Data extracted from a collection
•••

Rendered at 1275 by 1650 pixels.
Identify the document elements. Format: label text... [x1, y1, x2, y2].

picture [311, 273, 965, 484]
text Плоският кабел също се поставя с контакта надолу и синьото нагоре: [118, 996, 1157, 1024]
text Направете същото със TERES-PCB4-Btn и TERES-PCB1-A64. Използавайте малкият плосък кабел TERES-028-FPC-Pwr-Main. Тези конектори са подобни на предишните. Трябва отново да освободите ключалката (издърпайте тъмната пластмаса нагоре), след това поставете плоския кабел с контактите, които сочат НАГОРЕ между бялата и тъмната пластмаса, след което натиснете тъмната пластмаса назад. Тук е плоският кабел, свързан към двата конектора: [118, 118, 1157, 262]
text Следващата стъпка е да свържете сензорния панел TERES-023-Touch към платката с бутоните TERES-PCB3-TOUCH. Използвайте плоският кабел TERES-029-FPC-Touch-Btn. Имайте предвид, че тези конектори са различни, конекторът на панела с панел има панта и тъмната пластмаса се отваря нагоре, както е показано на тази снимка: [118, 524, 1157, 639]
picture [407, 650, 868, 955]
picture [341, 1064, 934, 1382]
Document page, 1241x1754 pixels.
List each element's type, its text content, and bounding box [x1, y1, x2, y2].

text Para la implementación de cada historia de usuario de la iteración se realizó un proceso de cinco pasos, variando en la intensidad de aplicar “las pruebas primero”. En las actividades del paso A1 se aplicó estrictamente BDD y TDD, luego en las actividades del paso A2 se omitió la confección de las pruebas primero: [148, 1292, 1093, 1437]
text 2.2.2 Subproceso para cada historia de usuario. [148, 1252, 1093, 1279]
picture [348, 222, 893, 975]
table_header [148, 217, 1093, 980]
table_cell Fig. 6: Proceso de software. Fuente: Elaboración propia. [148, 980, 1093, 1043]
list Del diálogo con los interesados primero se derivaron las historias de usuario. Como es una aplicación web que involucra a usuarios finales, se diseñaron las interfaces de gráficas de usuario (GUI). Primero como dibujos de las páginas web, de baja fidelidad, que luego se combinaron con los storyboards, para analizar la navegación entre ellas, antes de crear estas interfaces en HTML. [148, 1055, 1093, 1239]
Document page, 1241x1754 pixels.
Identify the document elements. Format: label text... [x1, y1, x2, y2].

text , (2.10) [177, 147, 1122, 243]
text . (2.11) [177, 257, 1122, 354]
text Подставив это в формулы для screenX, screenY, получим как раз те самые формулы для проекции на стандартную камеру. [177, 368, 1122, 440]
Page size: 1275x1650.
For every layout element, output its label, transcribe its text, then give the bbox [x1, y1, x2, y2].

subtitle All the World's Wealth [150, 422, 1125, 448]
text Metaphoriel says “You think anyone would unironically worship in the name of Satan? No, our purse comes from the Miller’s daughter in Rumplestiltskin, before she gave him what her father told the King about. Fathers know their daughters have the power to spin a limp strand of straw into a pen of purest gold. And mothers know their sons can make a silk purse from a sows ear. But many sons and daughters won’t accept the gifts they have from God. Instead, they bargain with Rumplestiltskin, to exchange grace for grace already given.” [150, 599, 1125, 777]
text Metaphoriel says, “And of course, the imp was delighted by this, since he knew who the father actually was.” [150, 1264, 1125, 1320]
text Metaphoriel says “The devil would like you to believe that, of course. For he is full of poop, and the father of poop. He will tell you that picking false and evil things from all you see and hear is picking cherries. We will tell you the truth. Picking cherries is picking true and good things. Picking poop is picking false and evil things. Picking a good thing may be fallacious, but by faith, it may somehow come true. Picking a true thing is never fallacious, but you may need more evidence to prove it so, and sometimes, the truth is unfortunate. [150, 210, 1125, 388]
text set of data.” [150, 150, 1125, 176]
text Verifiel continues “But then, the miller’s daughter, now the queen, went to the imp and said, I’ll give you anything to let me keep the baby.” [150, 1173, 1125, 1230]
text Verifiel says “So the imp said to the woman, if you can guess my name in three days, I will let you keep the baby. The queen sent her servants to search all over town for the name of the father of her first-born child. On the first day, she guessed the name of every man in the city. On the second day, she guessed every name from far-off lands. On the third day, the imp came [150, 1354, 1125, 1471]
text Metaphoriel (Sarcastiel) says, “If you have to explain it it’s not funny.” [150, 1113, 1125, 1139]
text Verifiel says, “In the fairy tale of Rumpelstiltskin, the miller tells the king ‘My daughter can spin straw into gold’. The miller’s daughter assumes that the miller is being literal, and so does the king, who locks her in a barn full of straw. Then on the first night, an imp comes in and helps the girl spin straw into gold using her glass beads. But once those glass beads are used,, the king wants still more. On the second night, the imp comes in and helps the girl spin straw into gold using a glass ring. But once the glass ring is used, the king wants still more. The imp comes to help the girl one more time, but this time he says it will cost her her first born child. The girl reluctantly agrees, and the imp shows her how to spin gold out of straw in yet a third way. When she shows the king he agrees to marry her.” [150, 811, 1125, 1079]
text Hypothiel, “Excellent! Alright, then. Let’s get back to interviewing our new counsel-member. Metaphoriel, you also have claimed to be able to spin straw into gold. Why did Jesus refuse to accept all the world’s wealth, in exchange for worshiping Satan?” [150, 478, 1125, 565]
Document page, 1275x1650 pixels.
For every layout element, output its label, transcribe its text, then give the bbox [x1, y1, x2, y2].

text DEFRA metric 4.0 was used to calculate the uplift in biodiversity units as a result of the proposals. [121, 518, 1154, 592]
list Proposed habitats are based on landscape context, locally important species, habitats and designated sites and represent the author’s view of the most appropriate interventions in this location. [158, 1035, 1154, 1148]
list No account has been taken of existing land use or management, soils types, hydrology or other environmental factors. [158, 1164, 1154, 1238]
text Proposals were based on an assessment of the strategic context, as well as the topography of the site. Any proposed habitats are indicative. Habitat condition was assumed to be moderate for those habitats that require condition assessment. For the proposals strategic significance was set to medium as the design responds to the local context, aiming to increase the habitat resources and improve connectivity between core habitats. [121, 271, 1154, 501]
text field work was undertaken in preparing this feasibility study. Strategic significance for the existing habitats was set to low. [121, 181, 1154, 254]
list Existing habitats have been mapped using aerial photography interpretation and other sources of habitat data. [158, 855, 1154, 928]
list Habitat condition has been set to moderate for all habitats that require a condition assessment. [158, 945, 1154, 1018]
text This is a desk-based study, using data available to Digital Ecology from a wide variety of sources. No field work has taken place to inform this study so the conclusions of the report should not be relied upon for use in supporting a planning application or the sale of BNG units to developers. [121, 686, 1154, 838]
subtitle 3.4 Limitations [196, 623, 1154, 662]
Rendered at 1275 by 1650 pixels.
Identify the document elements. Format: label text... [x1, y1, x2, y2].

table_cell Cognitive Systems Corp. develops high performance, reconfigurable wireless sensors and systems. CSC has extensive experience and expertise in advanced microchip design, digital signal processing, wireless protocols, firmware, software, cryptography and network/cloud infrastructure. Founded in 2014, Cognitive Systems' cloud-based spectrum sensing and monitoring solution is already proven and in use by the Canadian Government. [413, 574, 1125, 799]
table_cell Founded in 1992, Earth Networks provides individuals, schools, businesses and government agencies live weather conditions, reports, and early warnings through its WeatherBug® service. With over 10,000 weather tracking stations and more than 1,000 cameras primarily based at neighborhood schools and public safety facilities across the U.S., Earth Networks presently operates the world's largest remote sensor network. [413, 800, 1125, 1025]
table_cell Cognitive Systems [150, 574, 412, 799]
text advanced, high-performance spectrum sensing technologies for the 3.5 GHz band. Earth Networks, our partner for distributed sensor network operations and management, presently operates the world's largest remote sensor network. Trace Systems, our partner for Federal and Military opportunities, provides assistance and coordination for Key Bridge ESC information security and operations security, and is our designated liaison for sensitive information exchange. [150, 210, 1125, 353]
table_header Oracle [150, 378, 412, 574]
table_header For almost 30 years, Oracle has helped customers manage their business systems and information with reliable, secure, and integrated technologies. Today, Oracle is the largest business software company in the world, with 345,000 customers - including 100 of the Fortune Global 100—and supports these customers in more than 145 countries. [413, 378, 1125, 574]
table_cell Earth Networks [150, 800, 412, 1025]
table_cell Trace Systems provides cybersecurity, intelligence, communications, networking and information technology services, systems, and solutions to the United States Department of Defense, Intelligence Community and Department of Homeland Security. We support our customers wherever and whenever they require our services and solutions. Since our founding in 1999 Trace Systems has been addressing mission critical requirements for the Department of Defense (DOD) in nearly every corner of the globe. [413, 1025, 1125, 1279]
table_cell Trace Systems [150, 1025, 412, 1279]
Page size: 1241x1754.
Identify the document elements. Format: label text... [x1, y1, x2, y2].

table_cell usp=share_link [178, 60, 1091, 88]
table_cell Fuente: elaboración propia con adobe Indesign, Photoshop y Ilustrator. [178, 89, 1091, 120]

•••

Copy the records again, beginning with the line that contains "table_cell usp=share_link [178, 60, 1091, 88]" and continuing through the end of the records.

Written solution:
table_cell usp=share_link [178, 60, 1091, 88]
table_cell Fuente: elaboración propia con adobe Indesign, Photoshop y Ilustrator. [178, 89, 1091, 120]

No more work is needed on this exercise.